Luis de Jesus

This article was originally featured in Connect: Spring 2015

“Our patients are endearing and intriguing. Not only are they smart and eager to learn and make healthy lifestyle changes, they are founts of knowledge given their varied ethnic and cultural backgrounds,” notes de Jesus. “Their energy and enthusiasm keep me young,” he smiles, “an invaluable perk of my job.”

An immigrant himself (de Jesus emigrated from the Philippines in 1988), de Jesus proudly boasts that the composition of Health Services’ staff parallels the diversity of RU–N’s student body. “It fosters a more welcoming environment to have health care professionals who resemble our patients. Moreover, having highly competent, hardworking personnel makes the experience all the better.”

De Jesus primarily provides internal or general medicine care to his patients. He focuses on the prevention and treatment of infectious diseases (colds, influenza, pneumonia, and sexually transmitted diseases) and chronic diseases (asthma, high cholesterol, diabetes, and high blood pressure). He also counsels on smoking cessation, nutrition, and exercise.

When he’s not seeing patients, de Jesus is busy maintaining and writing content for the Health Services website. He vigilantly follows public health threats, like the recent measles outbreak, and continually posts alerts and useful advice. De Jesus also spearheaded Health Services’ environmentally conscious move to electronic medical records. After a yearlong transition toward a paperless infrastructure, all data now are stored in one secure place, at one’s fingertips.
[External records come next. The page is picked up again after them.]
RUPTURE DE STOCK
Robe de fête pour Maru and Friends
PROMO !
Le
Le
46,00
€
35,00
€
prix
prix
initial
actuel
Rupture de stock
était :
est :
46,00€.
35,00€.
“I can’t overstate what a tremendous advantage this is in treating patients. No more pieces of paper getting lost; followup tasks are easier to track; nothing falls through the cracks; and data retrieval is much faster for doctors and patients. This effort probably is one of my greatest contributions to Health Services to date.”

Also rewarding to de Jesus is his time spent in the classroom. He is a frequent guest lecturer of Dr. Sandra Samuels’s “Health and Social Justice” course where he shares with undergraduate students his insight on health disparities, preventable diseases, and sexually transmitted infections.

To avoid becoming a familiar cliché, “all work and no play …,” for recreation, de Jesus and his spouse of 17 years hike up and down New York’s Adirondack Mountains during warmer months, enjoying the majestic views. The peace and tranquility are a welcome contrast to the verve and pulse of the Big Apple, de Jesus’s place of residency, and Brick City, his place of employment.